Speaking at his first State of the Downtown address Wednesday, Darrell Steinberg called for the city to rethink a planned $170 million revamp of the convention center and instead use some of that money for “iconic” projects aimed at increasing the city’s appeal for tourists and residents.
Steinberg told a business crowd gathered at Memorial Auditorium that a bigger convention center alone wouldn’t draw the large-scale conventions the city needs to spur greater economic growth, including construction of new hotels to increase the traveler taxes that in turn fund projects.

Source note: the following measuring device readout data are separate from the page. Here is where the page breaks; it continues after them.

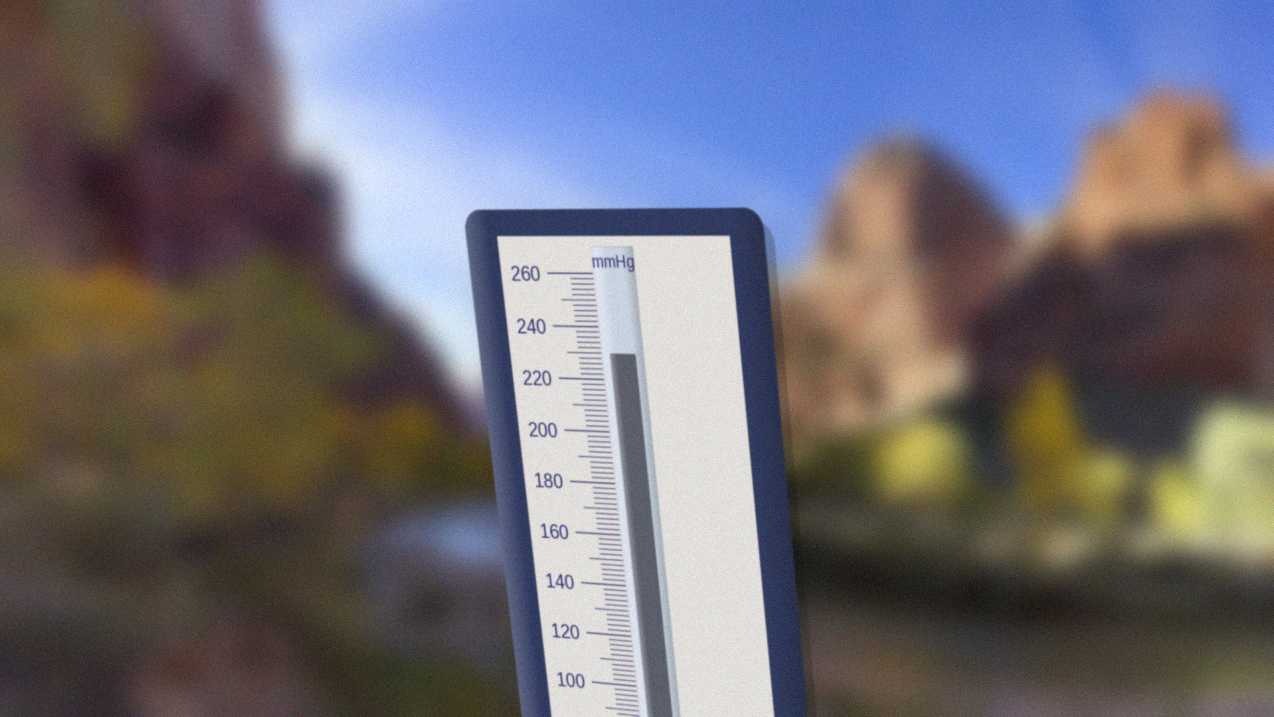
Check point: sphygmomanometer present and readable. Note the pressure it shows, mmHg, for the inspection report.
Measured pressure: 230 mmHg
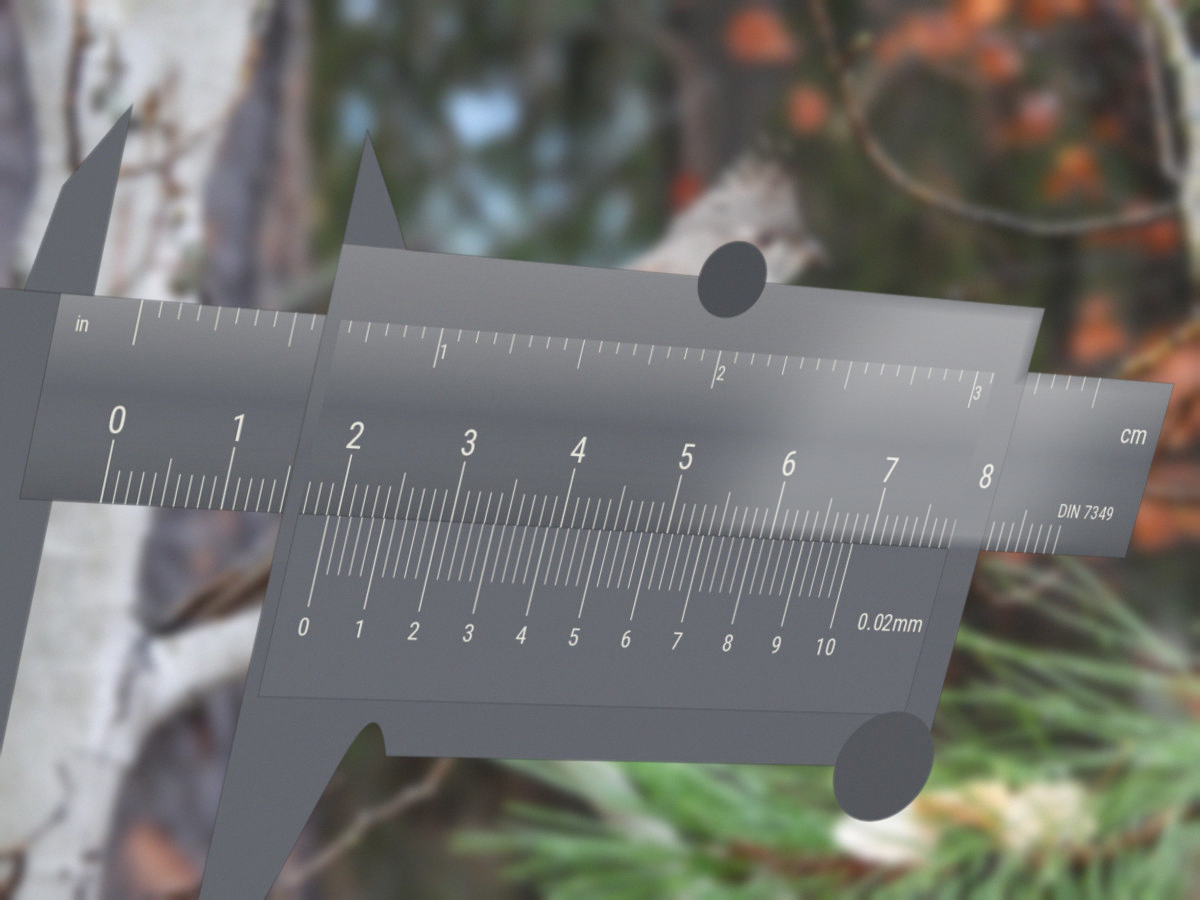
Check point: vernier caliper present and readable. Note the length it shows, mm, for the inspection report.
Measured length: 19.2 mm
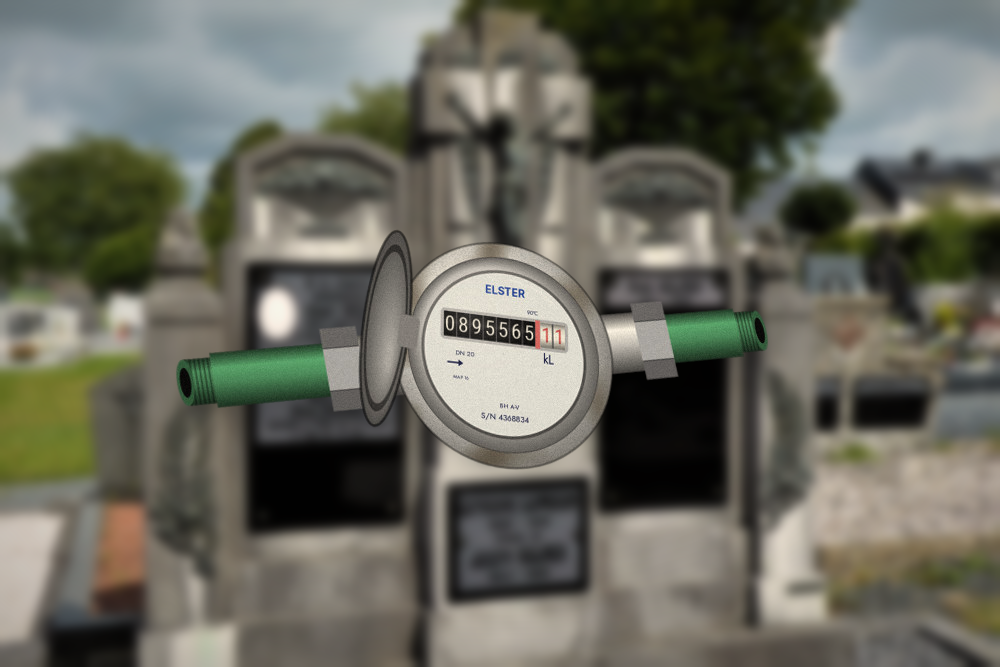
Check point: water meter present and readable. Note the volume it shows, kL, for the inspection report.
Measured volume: 895565.11 kL
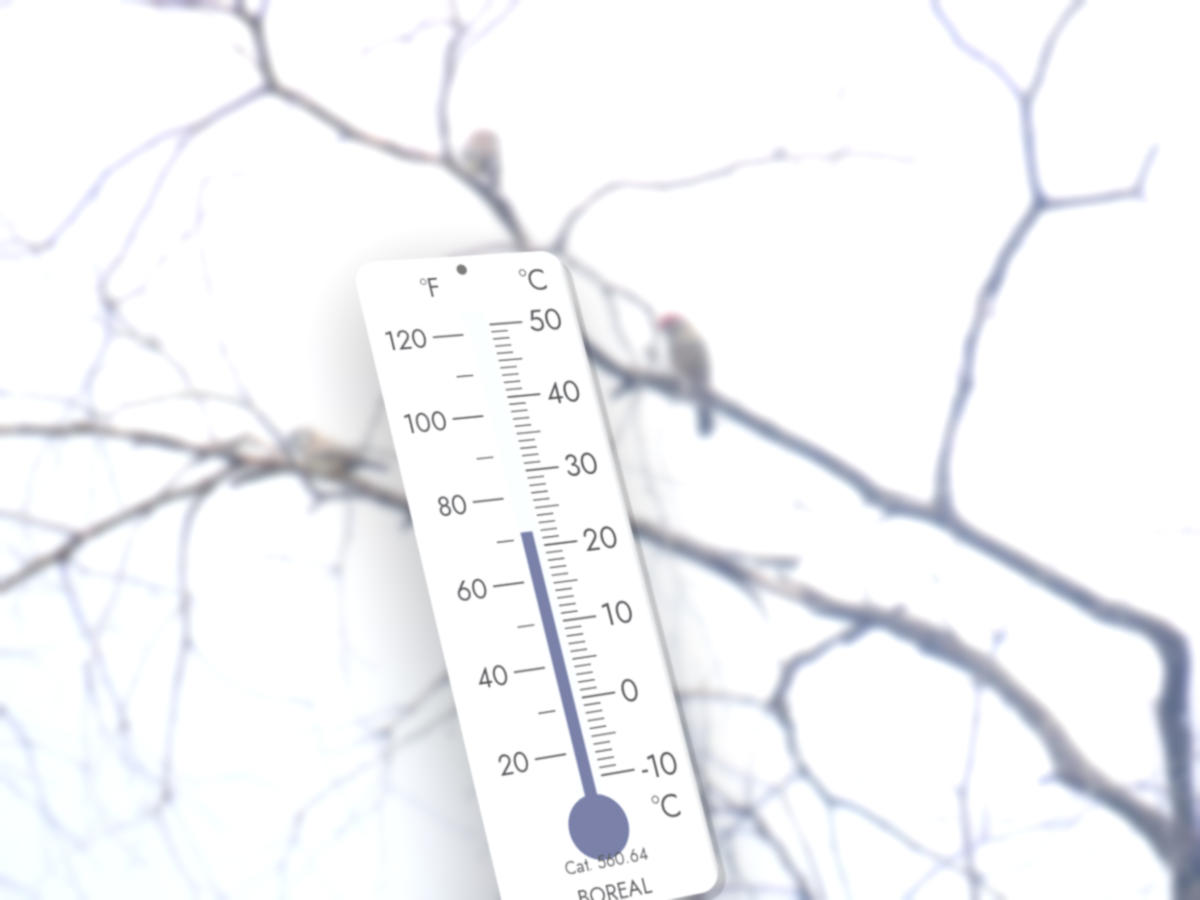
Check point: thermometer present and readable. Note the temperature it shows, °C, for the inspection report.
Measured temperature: 22 °C
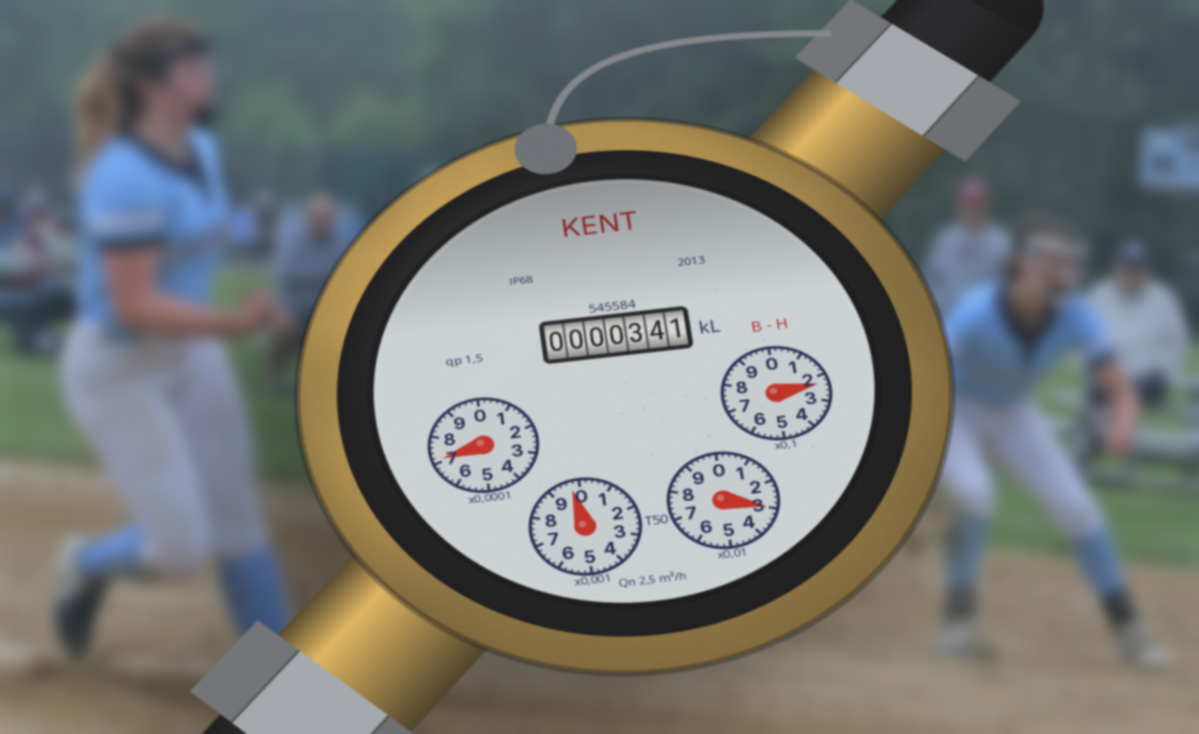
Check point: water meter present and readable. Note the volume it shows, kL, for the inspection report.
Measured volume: 341.2297 kL
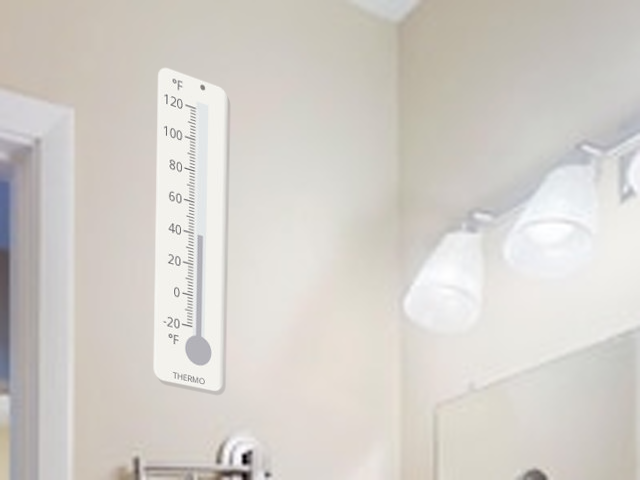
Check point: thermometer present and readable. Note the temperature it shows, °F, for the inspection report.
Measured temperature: 40 °F
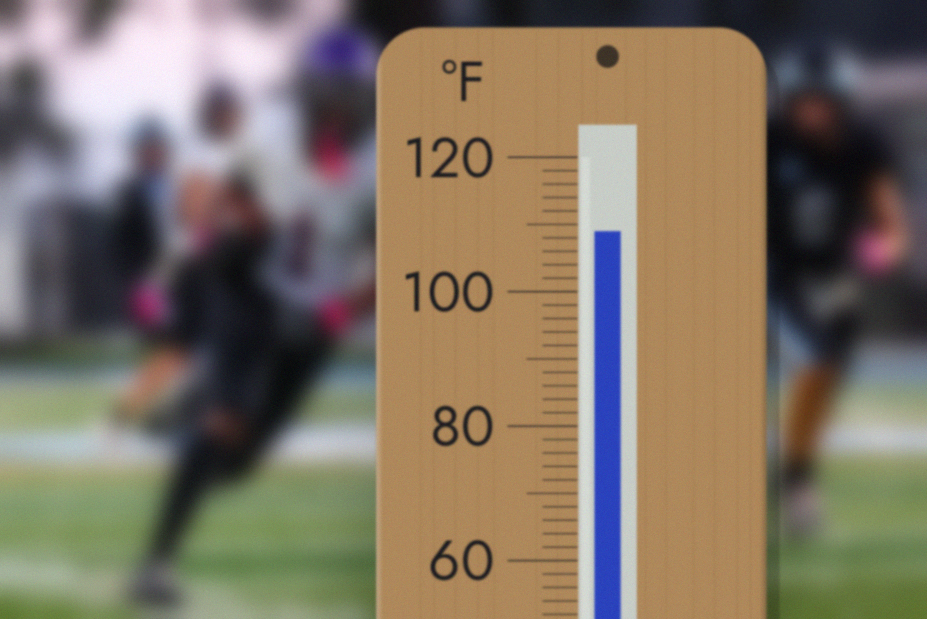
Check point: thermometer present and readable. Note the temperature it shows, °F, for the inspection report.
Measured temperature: 109 °F
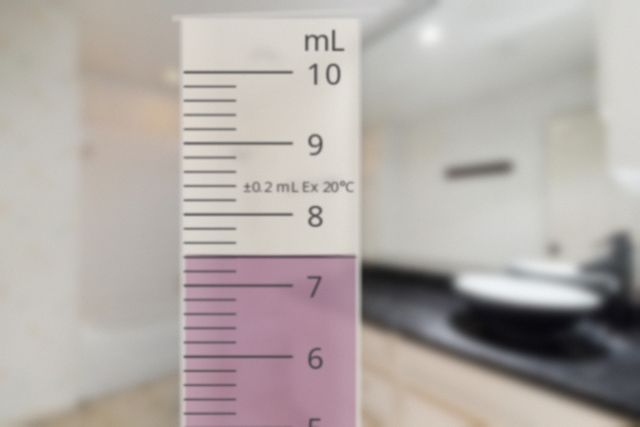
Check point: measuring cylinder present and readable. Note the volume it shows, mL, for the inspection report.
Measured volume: 7.4 mL
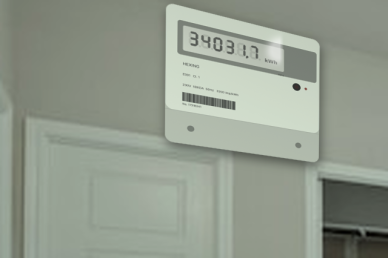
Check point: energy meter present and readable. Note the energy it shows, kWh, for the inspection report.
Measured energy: 34031.7 kWh
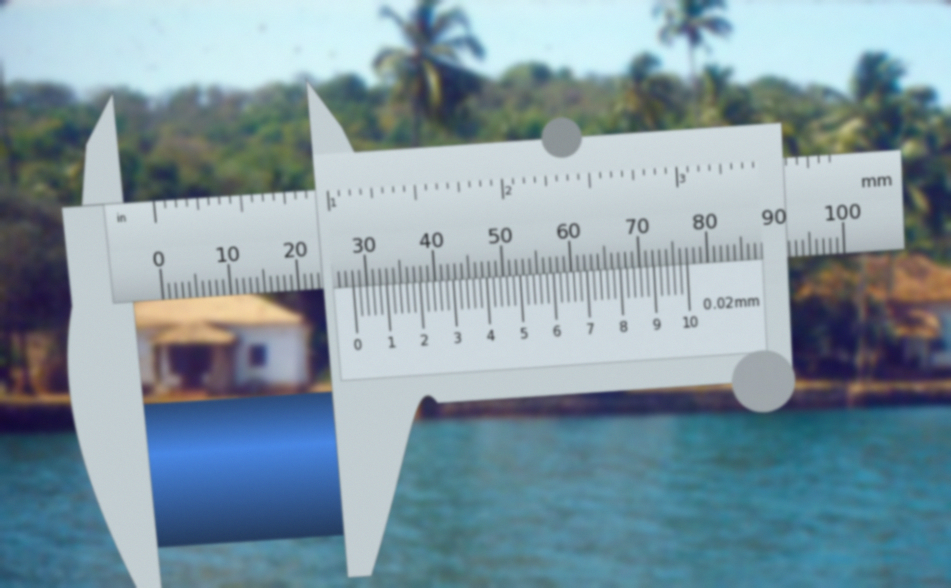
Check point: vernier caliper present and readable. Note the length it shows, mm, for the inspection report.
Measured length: 28.0 mm
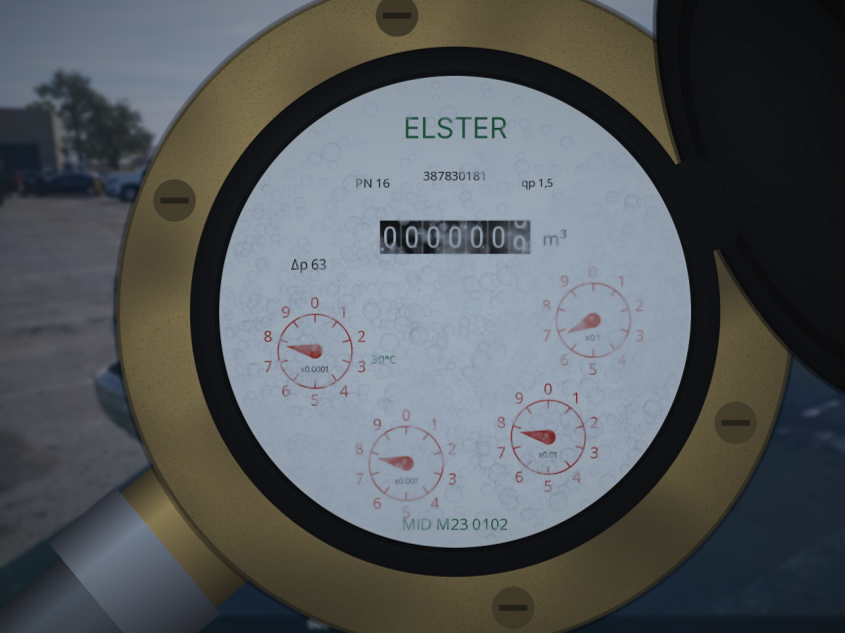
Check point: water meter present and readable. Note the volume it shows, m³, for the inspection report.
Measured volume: 8.6777 m³
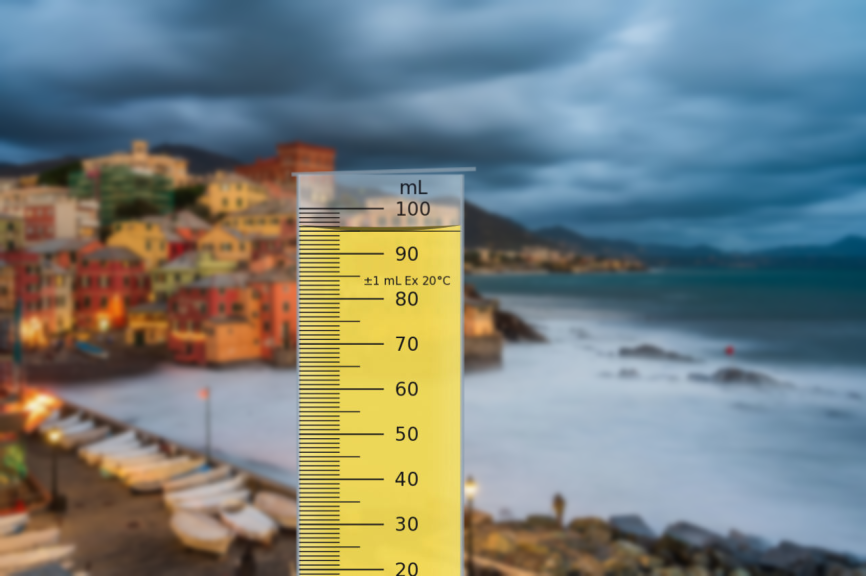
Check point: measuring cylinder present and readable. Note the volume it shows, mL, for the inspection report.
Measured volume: 95 mL
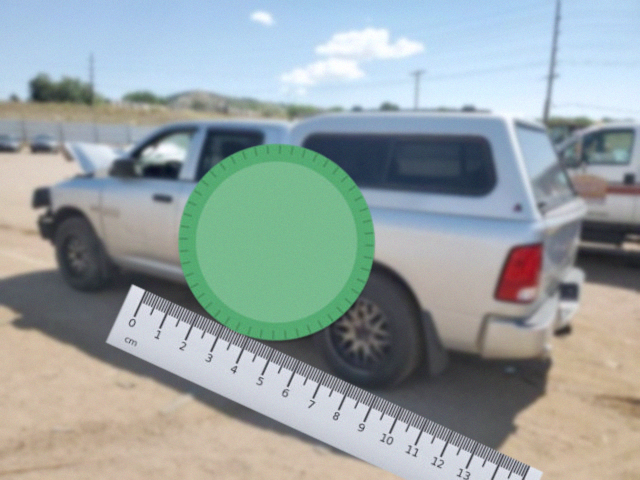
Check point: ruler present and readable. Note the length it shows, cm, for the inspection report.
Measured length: 7 cm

He encouraged planners instead to “step back” and “remember that our task is not just to attract people to Sacramento for a single purpose ... our opportunity is to make our city and our region an essential experience for tourists and people who live in our city.”
He floated the ideas of a world-class aquarium, a public market, a “grand urban park” or a plaza with an outdoor movie screen between the convention center and the Community Center Theater. The idea for an aquarium is not new: It was first suggested in the mid-1990s by the late Mayor Joe Serna Jr. A decade later, developer Darius Anderson wanted to build one on city-owned land along Capitol Mall. Steinberg also singled out the riverfront Powerhouse Science Center project, which has long struggled to find funds, and asked the crowd to envision what it would mean to have a “nationally recognized education science center.”
Those types of “amenity” projects, Steinberg said, could help the city solve the “conundrum of the waterfront,” and have a “direct and substantial relationship to increasing the number of people who visit.”
“Let us be honest, let us acknowledge that even with our momentum, we do not yet have enough iconic attractions in our downtown,” said Steinberg.
Steinberg said while he supported an expansion of the convention center, he would like to see its price tag slashed so that some of those public funds could be tapped to pay for crowd-pleasing projects. He also suggested that private money could be used in partnership with public financing.
Steve Hammond, president and CEO of Visit Sacramento, said his staff had been meeting with the mayor and they were “on the same page.” Hammond said “adjustments” would have to be made to the current convention center proposal if funds were diverted and that he expected more “clarity” on the mayor’s vision in coming weeks as city hall presented details.
The mayor’s message to make Sacramento a “destination city” was one he’s given before, but without the direct call to lower the convention center budget.
In October, before he took office, the City Council approved a major renovation of the aging Community Center Theater and moved forward with a first stage of design plans for a 108,000-square-foot expansion of the convention center, including more exhibition space, meeting rooms and a new kitchen for the J Street facility.
At that time, Steinberg wrote a public letter to the council urging them to “think big” on the convention center, and called for a re-examination of the plan.
Steinberg’s call to revamp a plan that was near approval caused some contention within the business and economic development community. The city argued in October that $170 million was the most it could afford to spend on the convention center and that expanding as much as possible was necessary to grow revenue. A city staff report cautioned that the project’s final bill could balloon by $1.3 million by every month it was delayed.
The project would be funded with bonds backed by the city’s 12 percent transient occupancy tax, which is expected to raise $230 million – money that would also be used for the Community Center Theater and an upgrade of Memorial Auditorium. Those three projects together currently have a total projected cost of $270 million. State loans, money saved from closing the facilities during renovations and other city funds would make up the rest.